Task brief: Transcribe the data below verbatim from the line with "<td>FORECAST YEAR</td>" to the line with "<td>REGION ANALYSIS</td>". Include both of those lines.

Data items

***

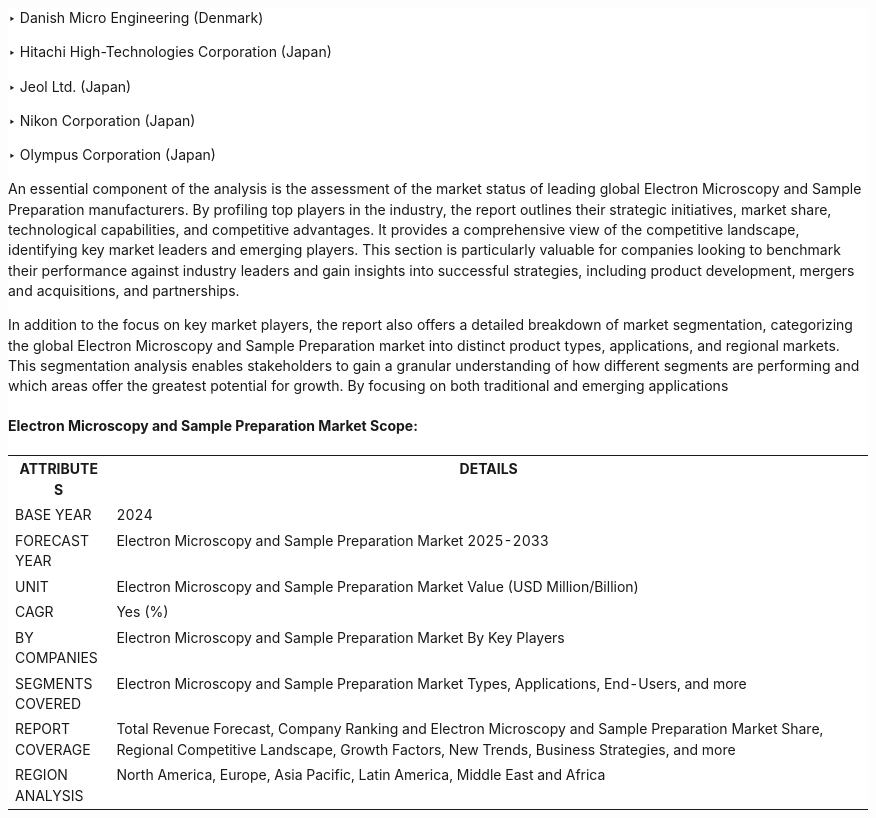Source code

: ‣ Danish Micro Engineering (Denmark)

‣ Hitachi High-Technologies Corporation (Japan)

‣ Jeol Ltd. (Japan)

‣ Nikon Corporation (Japan)

‣ Olympus Corporation (Japan)

An essential component of the analysis is the assessment of the market status of leading global Electron Microscopy and Sample Preparation manufacturers. By profiling top players in the industry, the report outlines their strategic initiatives, market share, technological capabilities, and competitive advantages. It provides a comprehensive view of the competitive landscape, identifying key market leaders and emerging players. This section is particularly valuable for companies looking to benchmark their performance against industry leaders and gain insights into successful strategies, including product development, mergers and acquisitions, and partnerships.

In addition to the focus on key market players, the report also offers a detailed breakdown of market segmentation, categorizing the global Electron Microscopy and Sample Preparation market into distinct product types, applications, and regional markets. This segmentation analysis enables stakeholders to gain a granular understanding of how different segments are performing and which areas offer the greatest potential for growth. By focusing on both traditional and emerging applications

<h4>Electron Microscopy and Sample Preparation Market Scope:</h4>
<table>
<tr>
<th>ATTRIBUTES</th>
<th>DETAILS</th>
</tr>
<tr>
<td>BASE YEAR</td>
<td>2024</td>
</tr>
<tr>
<td>FORECAST YEAR</td>
<td>Electron Microscopy and Sample Preparation Market 2025-2033</td>
</tr>
<tr>
<td>UNIT</td>
<td>Electron Microscopy and Sample Preparation Market Value (USD Million/Billion)</td>
<tr>
<td>CAGR</td>
<td>Yes (%)</td>
</tr>
</tr>
<tr>
<td>BY COMPANIES</td>
<td>Electron Microscopy and Sample Preparation Market By Key Players</td>
</tr>
<tr>
<td>SEGMENTS COVERED</td>
<td>Electron Microscopy and Sample Preparation Market Types, Applications, End-Users, and more</td>
</tr>
<tr>
<td>REPORT COVERAGE</td>
<td>Total Revenue Forecast, Company Ranking and Electron Microscopy and Sample Preparation Market Share, Regional Competitive Landscape, Growth Factors, New Trends, Business Strategies, and more</td>
</tr>
<tr>
<td>REGION ANALYSIS</td>
<td>North America, Europe, Asia Pacific, Latin America, Middle East and Africa</td>
</tr>
</table>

***

The completed task:
<td>FORECAST YEAR</td>
<td>Electron Microscopy and Sample Preparation Market 2025-2033</td>
</tr>
<tr>
<td>UNIT</td>
<td>Electron Microscopy and Sample Preparation Market Value (USD Million/Billion)</td>
<tr>
<td>CAGR</td>
<td>Yes (%)</td>
</tr>
</tr>
<tr>
<td>BY COMPANIES</td>
<td>Electron Microscopy and Sample Preparation Market By Key Players</td>
</tr>
<tr>
<td>SEGMENTS COVERED</td>
<td>Electron Microscopy and Sample Preparation Market Types, Applications, End-Users, and more</td>
</tr>
<tr>
<td>REPORT COVERAGE</td>
<td>Total Revenue Forecast, Company Ranking and Electron Microscopy and Sample Preparation Market Share, Regional Competitive Landscape, Growth Factors, New Trends, Business Strategies, and more</td>
</tr>
<tr>
<td>REGION ANALYSIS</td>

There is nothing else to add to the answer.